▶ **任务列表**
**A.** 根据这篇关于notMNIST格式转换的文章，notMNIST是由谁创建的？
**B.** 请将这篇关于notMNIST格式转换的文章中，以含有“filelist.append(fullname)”的文字开头、以“filelist.sort()”结尾的部分逐字照抄下来。

▶ **给定文段**
▬▬▬▬▬▬▬▬▬▬

如何将notMNIST转成MNIST格式

相信了解机器学习的对MNIST不会陌生，Google的工程师Yaroslav Bulatov 创建了notMNIST，它和MNIST类似，图像28x28，也有10个Label（A-J）。

在Tensorflow中已经封装好了读取MNIST数据集的函数 read_data_sets()，

from tensorflow.contrib.learn.python.learn.datasets.mnist import read_data_sets

mnist = read_data_sets("data", one_hot=True, reshape=False, validation_size=0)

但是由于notMNIST的格式和MNIST的格式不是完全相同，所以基于tensorflow创建的针对MNIST的模型并不能直接读取notMNIST的图片。

Github上有人编写了格式转换代码（https://github.com/davidflanagan/notMNIST-to-MNIST），转换后可直接使用read_data_sets()完成读取，这样模型代码的变动就不会很大。本文是对在阅览完代码后所做的注释。

 import numpy, imageio, glob, sys, os, random

 #Imageio 提供简单的用于读写图像数据的接口

 #glob 功能类似于文件搜索，查找文件只用到三个匹配符：”*”, “?”, “[]”。”*”匹配0个或多个字符；”?”匹配单个字符；”[]”匹配指定范围内的字符，如：[0-9]匹配数字。

 def get_labels_and_files(folder, number):

   # Make a list of lists of files for each label

   filelists = []

   for label in range(0,10):

     filelist = []

     filelists.append(filelist);

     dirname = os.path.join(folder, chr(ord('A') + label))

     #label实际为0-9，chr(ord('A') + label)返回A-J

     #拼接路径dirname=folder/[A-J]

     for file in os.listdir(dirname):

     #返回一个装满当前路径中文件名的list

       if (file.endswith('.png')):

         fullname = os.path.join(dirname, file)

         if (os.path.getsize(fullname) > 0):

           filelist.append(fullname)

         else:

           print('file ' + fullname + ' is empty')

     # sort each list of files so they start off in the same order

     # regardless of how the order the OS returns them in

     filelist.sort()

   # Take the specified number of items for each label and

   # build them into an array of (label, filename) pairs

   # Since we seeded the RNG, we should get the same sample each run

   labelsAndFiles = []

   for label in range(0,10):

     filelist = random.sample(filelists[label], number)

▬▬▬▬▬▬▬▬▬▬

▶ **所给资料**
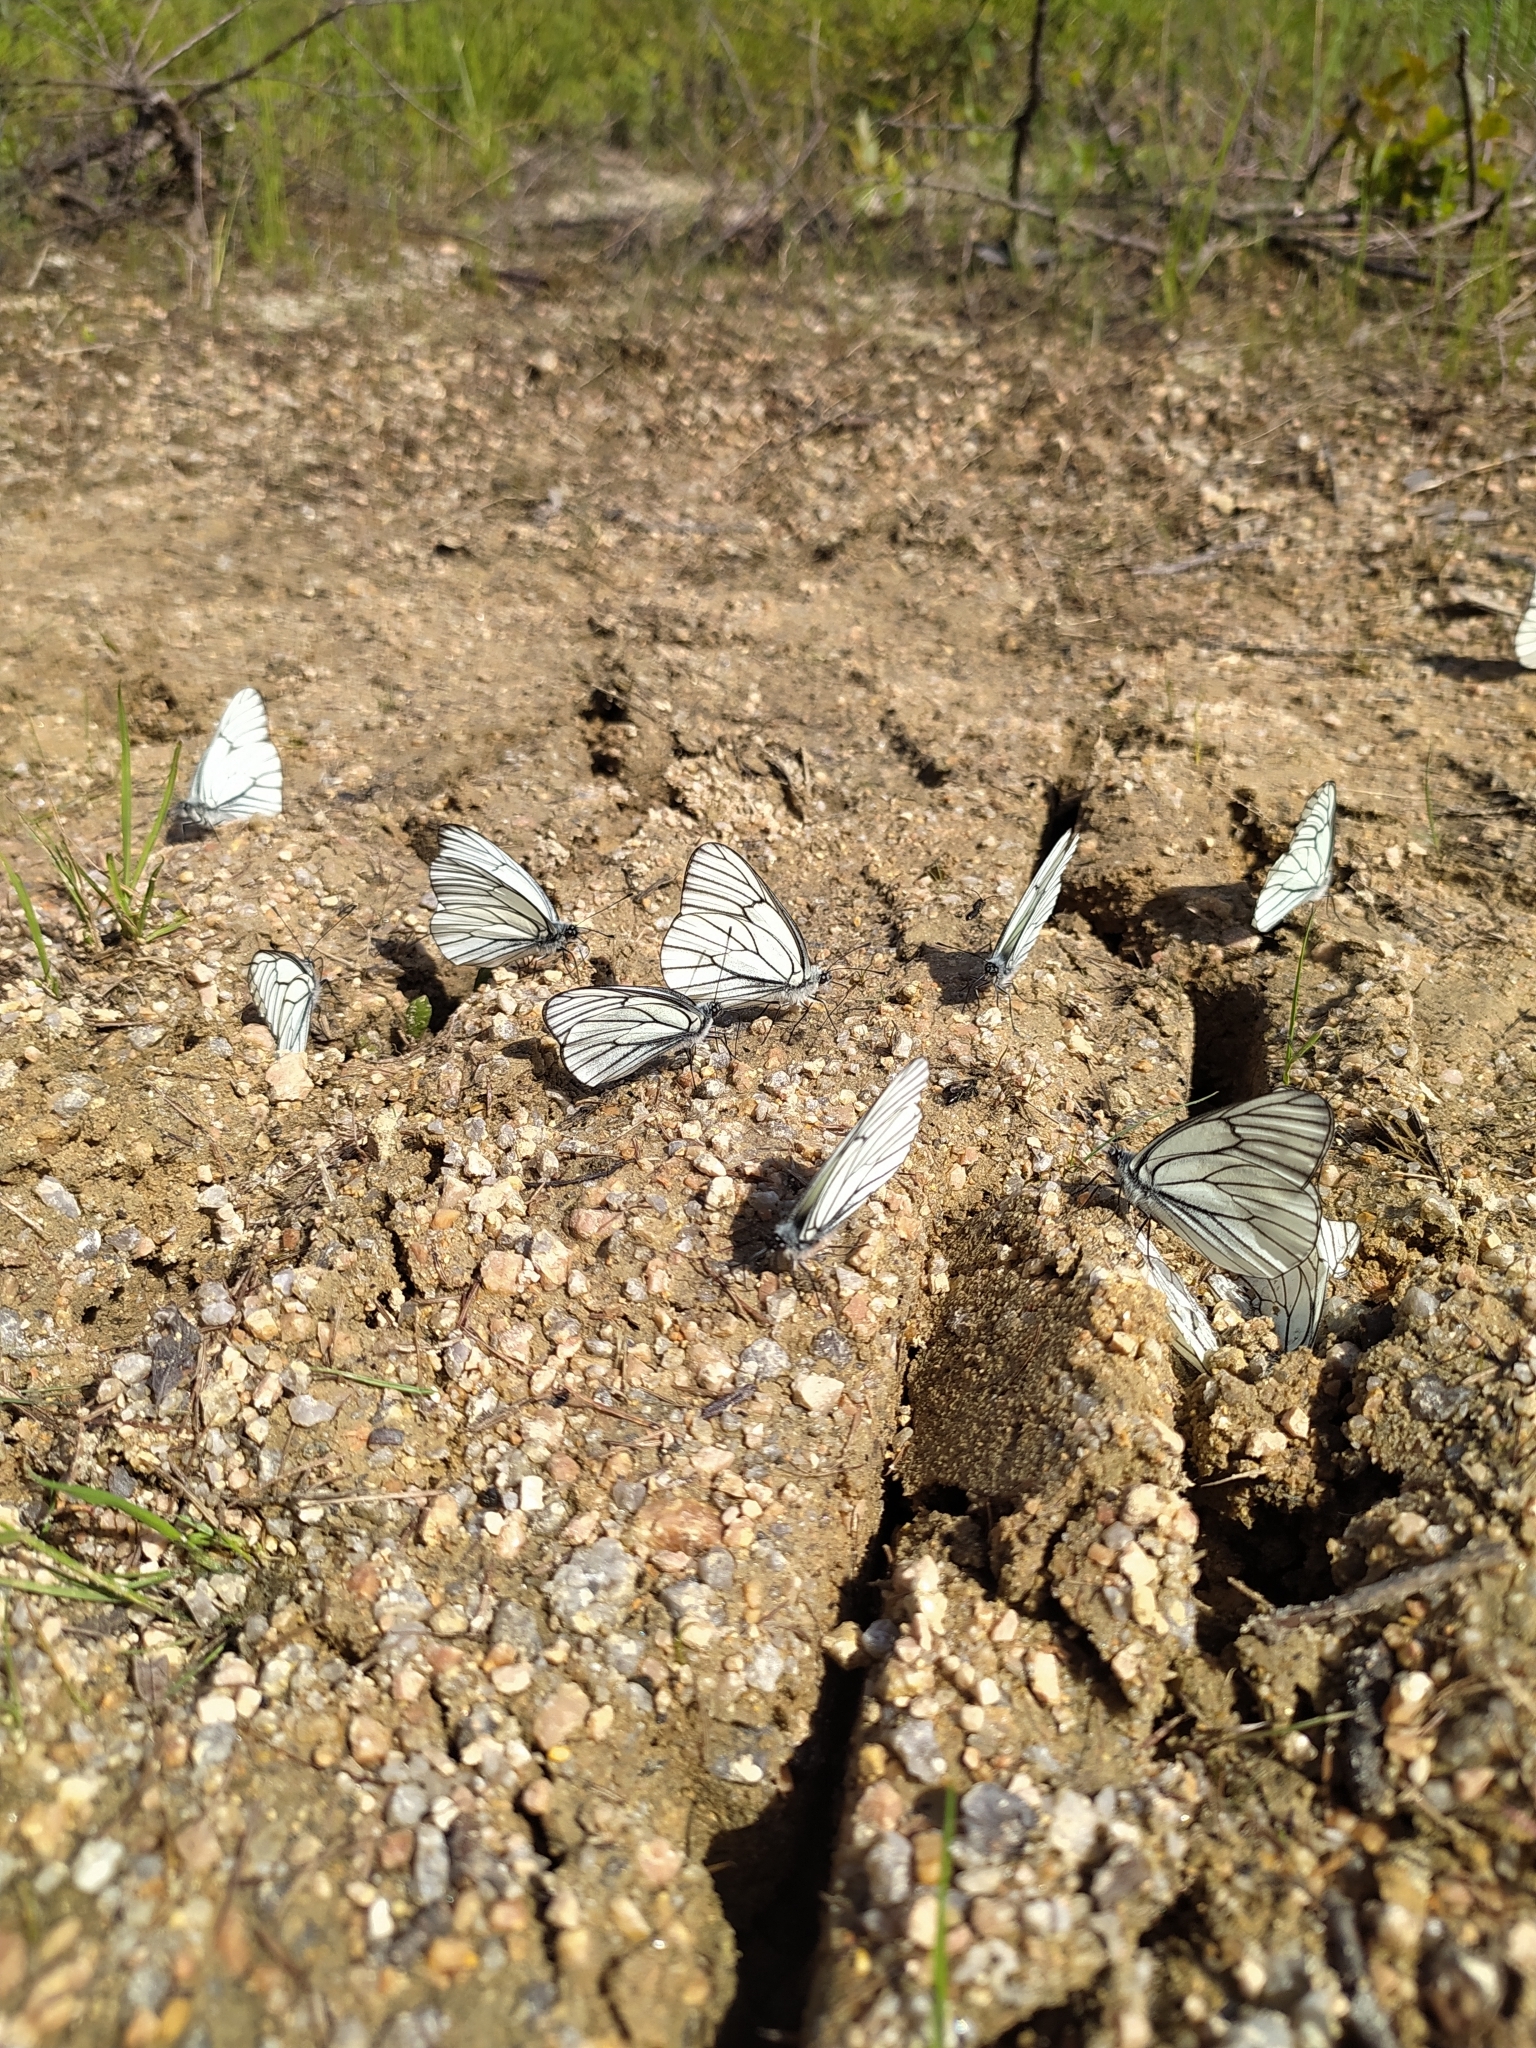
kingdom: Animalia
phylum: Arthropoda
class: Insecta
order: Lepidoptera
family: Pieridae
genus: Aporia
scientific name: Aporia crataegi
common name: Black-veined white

▬▬▬▬▬▬▬▬▬▬

▶ **任务结果**
**A.** Google的工程师Yaroslav Bulatov。

**B.**
filelist.append(fullname)

         else:

           print('file ' + fullname + ' is empty')

     # sort each list of files so they start off in the same order

     # regardless of how the order the OS returns them in

     filelist.sort()